### ARTICLE
#####

Let me make myself clear: I am not recommending that anyone try to contact the dearly departed. Despite what some mediums and psychics (and characters on television shows) claim to be able to do, no one can converse back and forth with the dead. It is potentially dangerous to try because it is possible to make oneself vulnerable to demonic activity.

However, I am encouraging you to imagine what your deceased friends and relatives would say to you if they had cell phone reception where they are now. Think about both types of people: those who were devout Christians (or perhaps practicing members of another faith) and those who were atheists or agnostics.

Do you really think you would hear the same reports from both groups? Can you honestly claim that there is no way you would be surprised by what these people would tell you?

#####

### DATASET SECTION

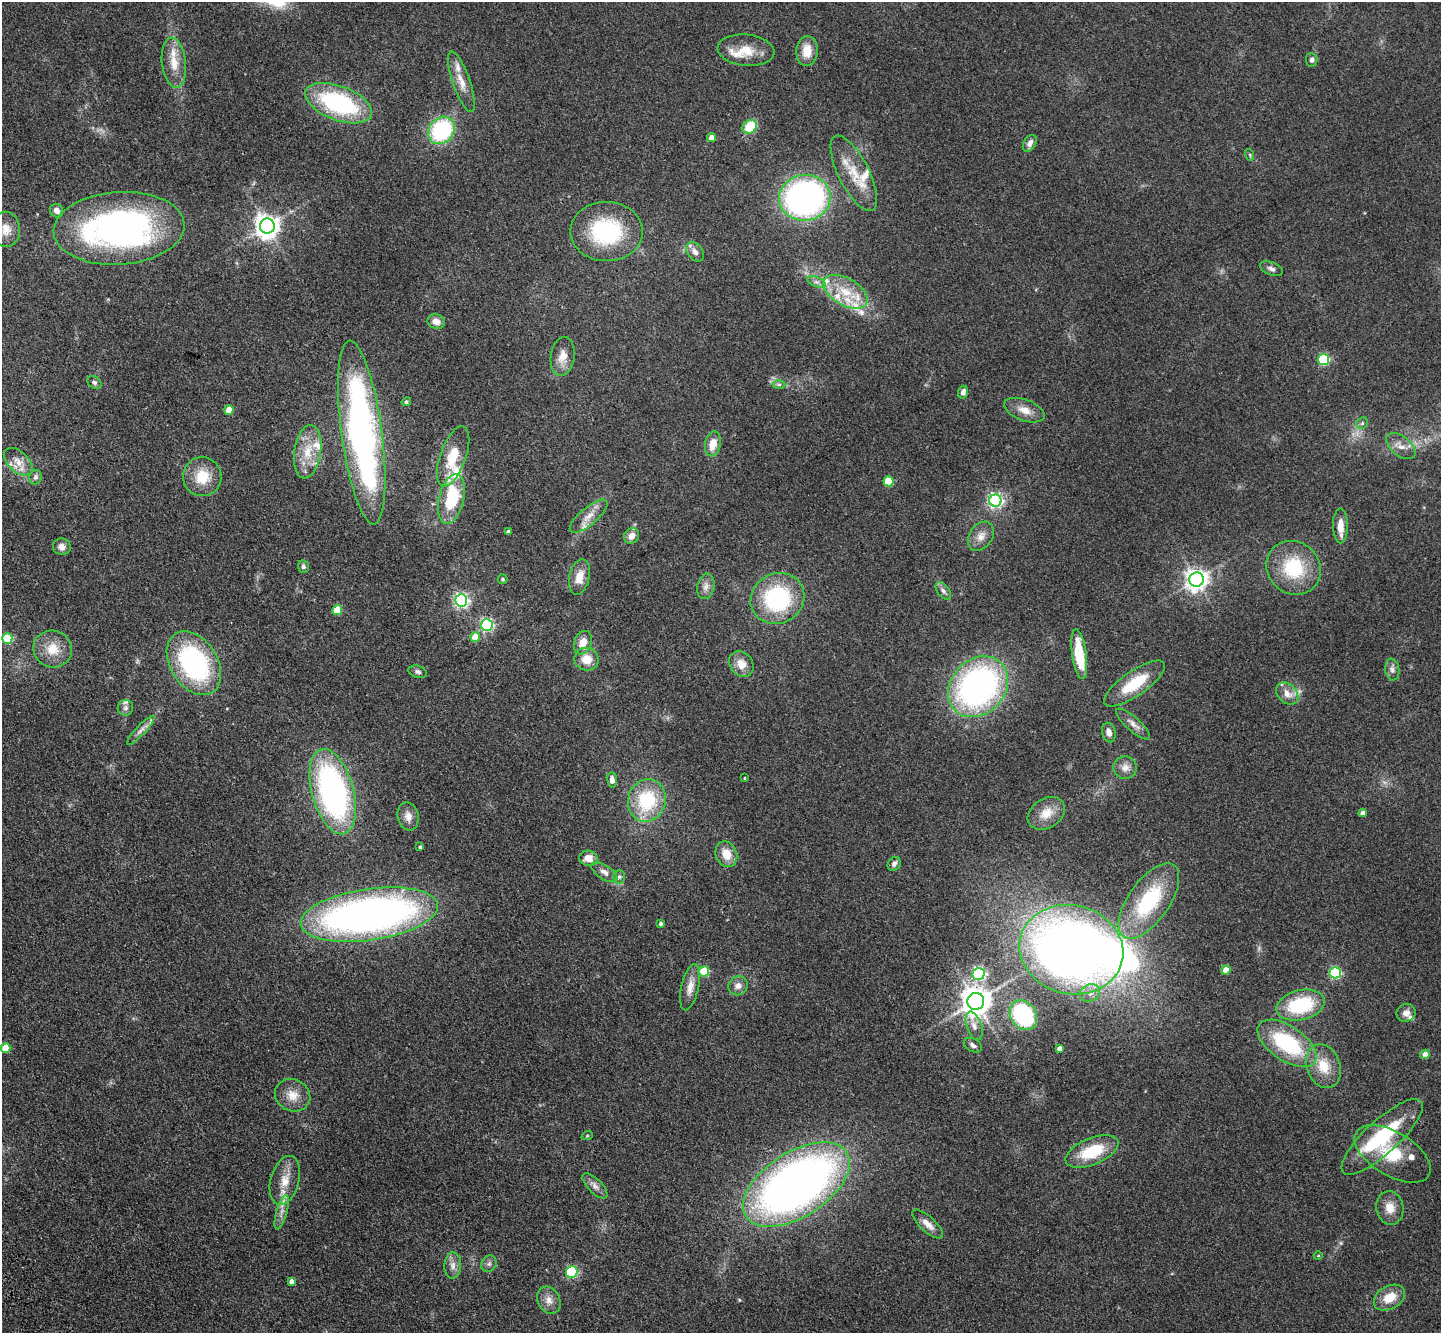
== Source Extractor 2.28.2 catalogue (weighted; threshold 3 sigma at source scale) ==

#####

### SET OF TASKS
(1) Name every category of deceased people that the passage on the dead, above, asks the reader to think about.
(2) Rewrite more briefly the paragraph of the passage on the dead that begins "Let me make myself clear", keeping its main facts.
(3) Reproduce the passage on the dead word for word, everything from "Let me make" down to "would tell you?".

### FINAL ANSWERS
(1)
- Devout Christians
- Practicing members of another faith
- Atheists
- Agnostics

(2) The author does not recommend trying to contact the dead. Whatever mediums, psychics, and television characters claim, no one can hold a conversation with the dead, and attempting it may leave a person open to demonic activity.

(3)
Let me make myself clear: I am not recommending that anyone try to contact the dearly departed. Despite what some mediums and psychics (and characters on television shows) claim to be able to do, no one can converse back and forth with the dead. It is potentially dangerous to try because it is possible to make oneself vulnerable to demonic activity.

However, I am encouraging you to imagine what your deceased friends and relatives would say to you if they had cell phone reception where they are now. Think about both types of people: those who were devout Christians (or perhaps practicing members of another faith) and those who were atheists or agnostics.

Do you really think you would hear the same reports from both groups? Can you honestly claim that there is no way you would be surprised by what these people would tell you?